Background Information: Amanda is a Chinese Singaporean in her 2nd year of college, and she and her family grew up in Singapore. Her family, for various reasons, and as a result do not spend as much time with each other as in the past. As such, eating together — and cooking steamboat together, in particular, serves as an important ritual. I interviewed Amanda about this ritual.
Amanda: Once in a while my grandma will get all of us together and cook steamboat, which is basically cooking soup with a ton of ingredients like prawns and leafy vegetables and all that good stuff in the middle of the table on a tabletop stove, so it was a very involved process because we all had to sit there and wait for the soup to boil and then dish out our own meals, and steamboat dinners end up taking maybe 2, slightly more than 2 hours because we’re all talking while eating. We don’t do them very often, but it’s definitely become a special thing now where if I head home to Singapore after a long time, we’ll probably kind of celebrate it or commemorate it with a steamboat dinner, and it’d be a big thing if I invited someone, like a really good friend, to join us. I don’t even know how it really started, or when, because my grandma just did it one day as a very informal thing when before, we really only had steamboats anytime extended family came over, so like for Chinese New Year or a birthday or something like that, but yeah I like that it’s become an ‘our-family’ sort of thing, like the way we like to set everything up, arrange the table, what we talk about over our food, how our conversation topics transition, and how we’ll always end up sitting at the table at least half an hour after all the food’s gone, and usually it ends up being my dad occupied by the TV so he’ll be at the sofa, and it would be one of the few times my mum’s in a joking kind of mood, so the rest of us will just talk to her and share gossip from our lives and stuff.
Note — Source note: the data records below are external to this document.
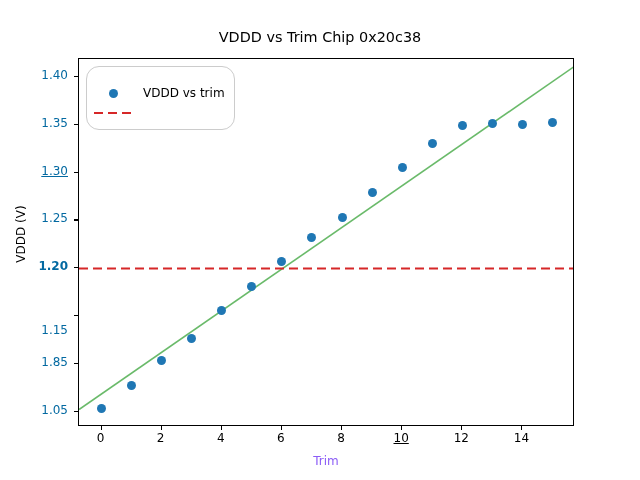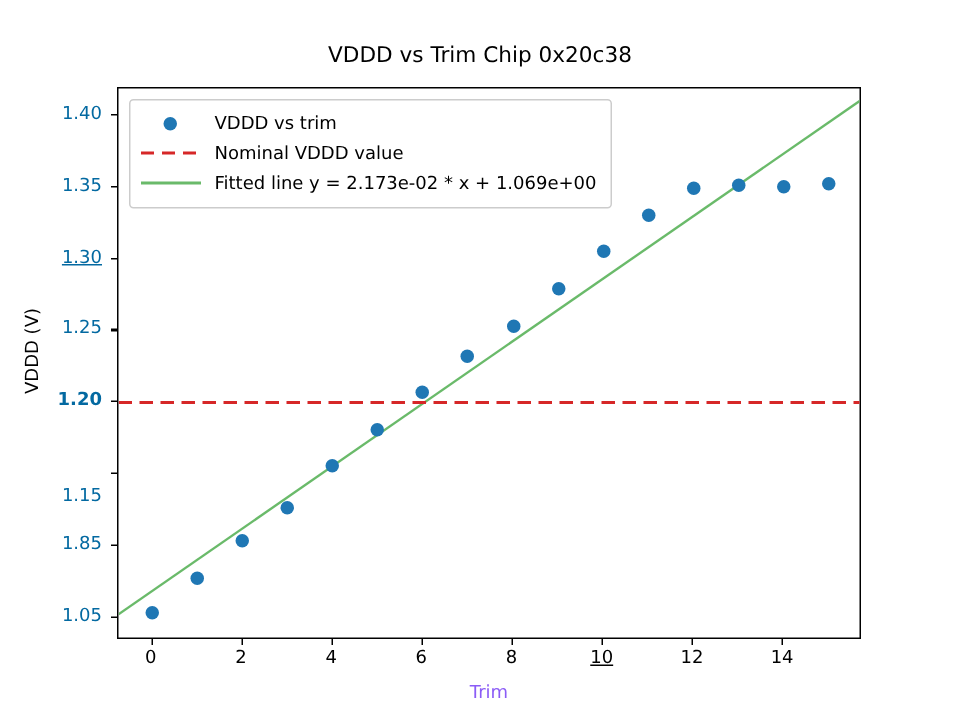--- a/index.html
+++ b/index.html
@@ -50,22 +50,22 @@
   
   .marker{
     position:absolute;width:9px;height:9px;border-radius:50%;
     background:#1f77b4;margin-left:-4.5px;margin-top:-4.5px;
   }
   #svg-layer{position:absolute;left:0;top:0;width:496px;height:368px;}
 
   
   #legend{
     position:absolute;left:7px;top:7px;
-    background:#ffffff;border:0.8px solid #cccccc;border-radius:3px;
-    padding:5px 9px 6px 7px;
+    background:#ffffff;border:0.8px solid #cccccc;border-radius:13px;
+    padding:16px 9px 6px 7px;
   }
   .legend-row{display:flex;align-items:center;height:20px;}
   .legend-key{width:40px;height:14px;position:relative;flex:none;margin-right:9px;}
   .legend-label{font-size:12px;color:#000;white-space:nowrap;}
   .key-dot{position:absolute;left:15px;top:2.5px;width:9px;height:9px;
     border-radius:50%;background:#1f77b4;}
   .key-dash{position:absolute;left:0;top:6px;width:40px;height:2px;
     background:repeating-linear-gradient(to right,#d62728 0,#d62728 9px,
       transparent 9px,transparent 14px);}
   .key-line{position:absolute;left:0;top:6.3px;width:40px;height:1.6px;
@@ -146,23 +146,16 @@
       <div class="legend-row">
         <span class="legend-key">
           <span class="key-dot"></span>
         </span>
         <span class="legend-label">VDDD vs trim</span>
       </div>
       <div class="legend-row">
         <span class="legend-key">
           <span class="key-dash"></span>
         </span>
-        <span class="legend-label">Nominal VDDD value</span>
-      </div>
-      <div class="legend-row">
-        <span class="legend-key">
-          <span class="key-line"></span>
-        </span>
-        <span class="legend-label">Fitted line y = 2.173e-02 * x + 1.069e+00</span>
       </div>
     </div>
   </div>
 </div>
 
 </body></html>

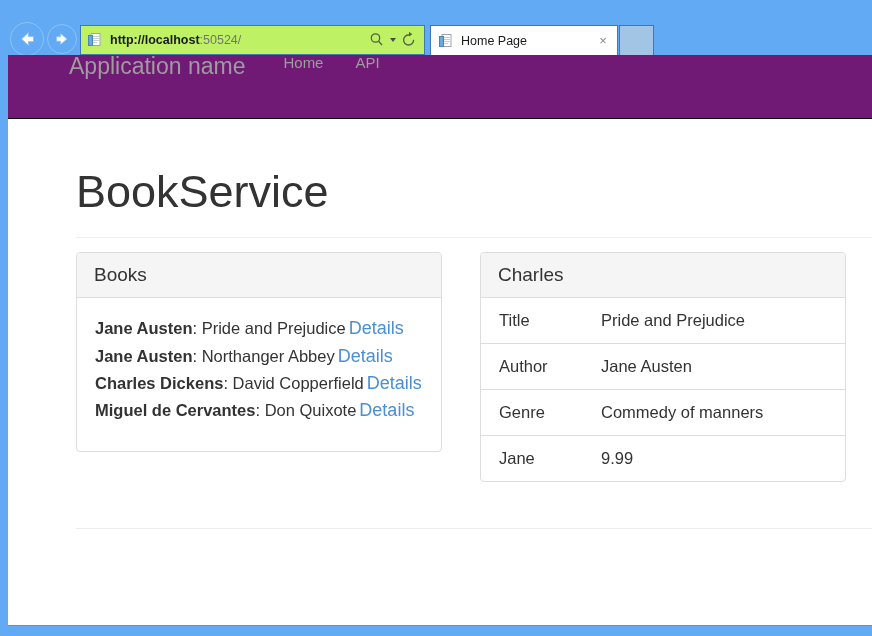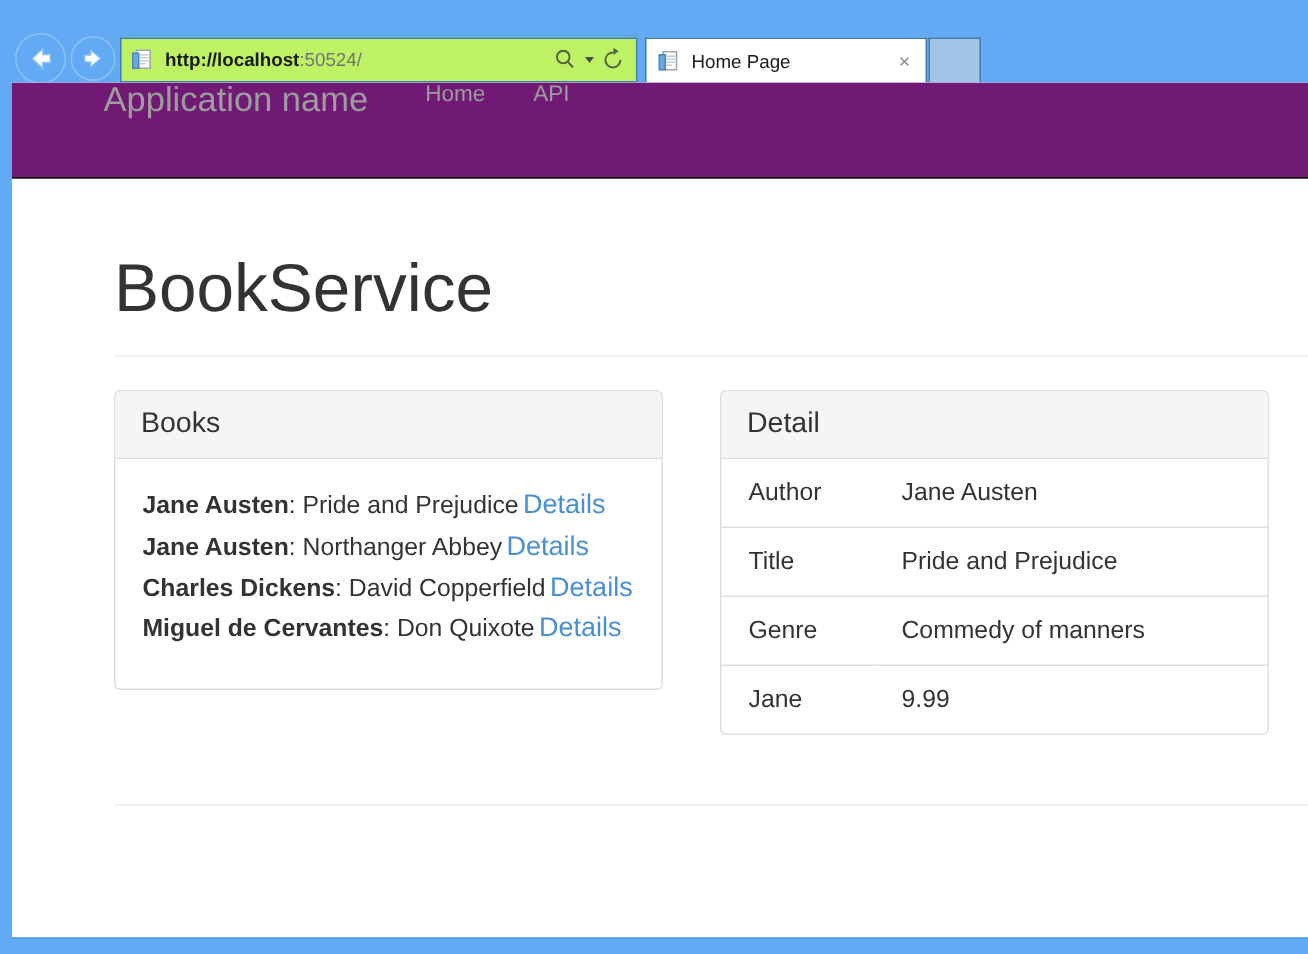--- a/index.html
+++ b/index.html
@@ -144,21 +144,21 @@
     font-weight: normal;
     color: #333333;
     margin: 47px 0 20px 8px;
     line-height: 1.1;
   }
   hr.divider {
     border: 0; border-top: 1px solid #eeeeee;
     margin: 20px 0 0 8px; width: 796px;
   }
 
-  .row { display: flex; margin-top: 22px; margin-left: 8px; }
+  .row { display: flex; margin-top: 14px; margin-left: 8px; }
   .panel {
     background: #fff;
     border: 1px solid #dddddd;
     border-radius: 4px;
     align-self: flex-start;
   }
   .panel-books  { width: 366px; margin-right: 38px; }
   .panel-detail { width: 366px; }
   .panel-heading {
     background: #f5f5f5;
@@ -289,31 +289,31 @@
               <br>
               <span class="book-line"><span class="book-author">Charles Dickens</span><span>: </span><span>David Copperfield</span><a class="details-link" href="#">Details</a></span>
               <br>
               <span class="book-line"><span class="book-author">Miguel de Cervantes</span><span>: </span><span>Don Quixote</span><a class="details-link" href="#">Details</a></span>
             </div>
           </div>
         </div>
 
         <div class="panel panel-detail">
           <div class="panel-heading">
-            <span class="panel-title">Detail</span>
+            <span class="panel-title">Charles</span>
           </div>
           <table class="detail-table">
             <tbody>
                 <tr>
+              <td class="k">Title</td>
+              <td class="v">Pride and Prejudice</td>
+            </tr>
+            <tr>
               <td class="k">Author</td>
               <td class="v">Jane Austen</td>
-            </tr>
-            <tr>
-              <td class="k">Title</td>
-              <td class="v">Pride and Prejudice</td>
             </tr>
             <tr>
               <td class="k">Genre</td>
               <td class="v">Commedy of manners</td>
             </tr>
             <tr>
               <td class="k">Jane</td>
               <td class="v">9.99</td>
             </tr>
           </tbody>

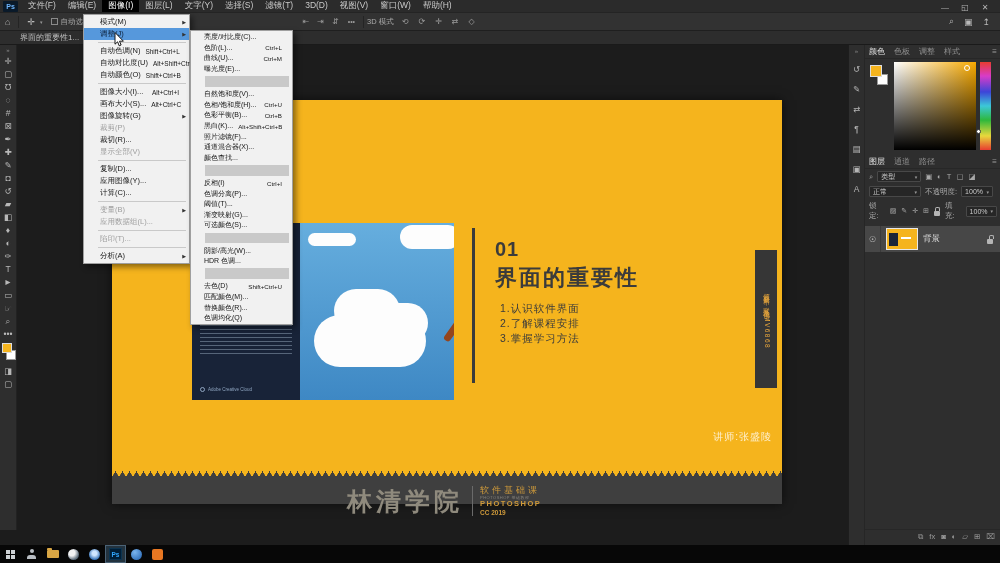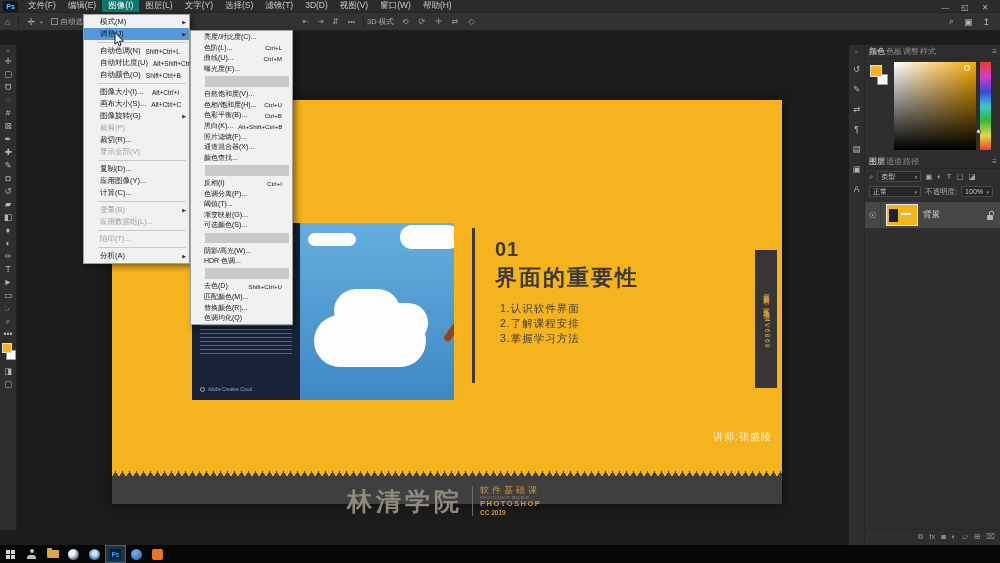--- a/index.html
+++ b/index.html
@@ -8,21 +8,21 @@
     -webkit-font-smoothing:antialiased;}
   .screen *{box-sizing:border-box;}
 
   
   .titlebar{position:absolute;left:0;top:0;width:1000px;height:13px;background:#2b2b2b;
     display:flex;align-items:flex-end;color:#c9c9c9;font-size:8.5px;border-bottom:1px solid #242424;}
   .ps-logo{width:15px;height:11px;margin:0 4px 0 3px;background:#0a1a2a;color:#6fb7ff;
     font-size:7px;font-weight:bold;display:flex;align-items:center;justify-content:center;border-radius:1px;}
   .menubar{display:flex;height:13px;align-items:center;}
   .menu-title{padding:0 6px;height:13px;line-height:13px;cursor:default;}
-  .menu-title.active{background:#0f766e;color:#fff;}
+  .menu-title.active{background:#000000;color:#fff;}
   .win-controls{margin-left:auto;display:flex;gap:6px;padding-right:8px;color:#b5b5b5;font-size:8px;}
   .win-controls span{width:14px;text-align:center;}
 
   
   .optionsbar{position:absolute;left:0;top:13px;width:1000px;height:18px;background:#323232;
     border-bottom:1px solid #1f1f1f;display:flex;align-items:center;color:#b9b9b9;font-size:9px;}
   .ob-icon{padding:0 5px;}
   .ob-sep{width:1px;height:12px;background:#242424;margin:0 3px;}
   .ob-caret{font-size:5px;color:#999;}
   .ob-check{width:7px;height:7px;border:1px solid #8a8a8a;margin:0 3px 0 8px;}
@@ -104,21 +104,21 @@
 
   .cursor{position:absolute;left:114px;top:32px;z-index:60;}
 
   
   .dock{position:absolute;left:848px;top:45px;width:152px;height:500px;background:#2e2e2e;border-left:1px solid #1d1d1d;}
   .dock-strip{position:absolute;left:0;top:0;width:16px;height:100%;border-right:1px solid #262626;
     display:flex;flex-direction:column;align-items:center;color:#b5b5b5;}
   .strip-collapse{font-size:6px;color:#888;margin:3px 0 6px;}
   .dock-strip .dicon{font-size:8.5px;height:20px;line-height:18px;}
   .dock-panels{position:absolute;left:16px;top:0;width:136px;height:100%;}
-  .ptabs{display:flex;align-items:center;height:14px;padding:0 4px;color:#8f8f8f;font-size:8px;gap:1px;border-bottom:1px solid #272727;}
+  .ptabs{display:flex;align-items:center;height:14px;padding:0 4px;color:#8f8f8f;font-size:8px;gap:9px;border-bottom:1px solid #272727;}
   .ptabs .ptab.active{color:#e3e3e3;}
   .pmenu{margin-left:auto;color:#9a9a9a;font-size:8px;}
 
   .color-body{position:relative;height:104px;}
   .mini-swatches{position:absolute;left:5px;top:6px;width:22px;height:22px;}
   .mini-swatches .fg{position:absolute;left:0;top:0;width:12px;height:12px;background:var(--accent,#f5b41d);border:1px solid #ddd;z-index:2;}
   .mini-swatches .bg{position:absolute;left:7px;top:9px;width:11px;height:11px;background:#fff;border:1px solid #999;}
   .color-field{position:absolute;left:29px;top:3px;width:82px;height:88px;
     background:linear-gradient(to bottom,rgba(0,0,0,0),#000),linear-gradient(to right,#fff,#f7a900);}
   .field-marker{position:absolute;left:99px;top:6px;width:6px;height:6px;border:1px solid #fff;border-radius:50%;}
@@ -234,20 +234,23 @@
         <span>⇄</span>
         <span>◇</span>
     </div>
     <div class="ob-right">
       <span>⌕</span>
       <span>▣</span>
       <span>↥</span>
     </div>
   </div>
 
+  <div class="tabrow">
+    <span class="doctab">界面的重要性1...</span>
+  </div>
 
   <div class="toolbar">
     <div class="collapse">»</div>
     <div class="tools">
       <div class="tool">✛</div>
         <div class="tool">▢</div>
         <div class="tool">℧</div>
         <div class="tool">◌</div>
         <div class="tool">#</div>
         <div class="tool">⊠</div>
@@ -387,20 +390,35 @@
           <span class="lbox" style="width:52px">
             <span>正常</span>
             <span class="caret">▾</span>
           </span>
           <span>不透明度:</span>
           <span class="lbox" style="width:32px">
             <span>100%</span>
             <span class="caret">▾</span>
           </span>
         </div>
+        <div class="lrow">
+          <span>锁定:</span>
+          <span class="lock-icons">
+            <span>▨</span>
+              <span>✎</span>
+              <span>✛</span>
+              <span>⊞</span>
+            <span class="lock-css"></span>
+          </span>
+          <span>填充:</span>
+          <span class="lbox" style="width:32px">
+            <span>100%</span>
+            <span class="caret">▾</span>
+          </span>
+        </div>
         <div class="layer-row">
           <span class="eye-cell">☉</span>
           <span class="thumb"></span>
           <span class="layer-name">背景</span>
           <span class="lock-css layer-lock"></span>
         </div>
         <div class="dock-footer">
           <span>⧉</span>
             <span>fx</span>
             <span>◙</span>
Thoughts: Again, it is very interesting to me how food traditions have many important social functions. Here, not only is the mere act of eating steamboat important, but also the performance of sitting together at a table and cooking it before eating it. This act is a means of bonding for Amanda’s family. Not only that, but it also seems to function as a sort of rite of passage for whoever Amanda invites to join her family It began with her grandmother, and seeing as it holds value for Amanda, it is a tradition that will be continued.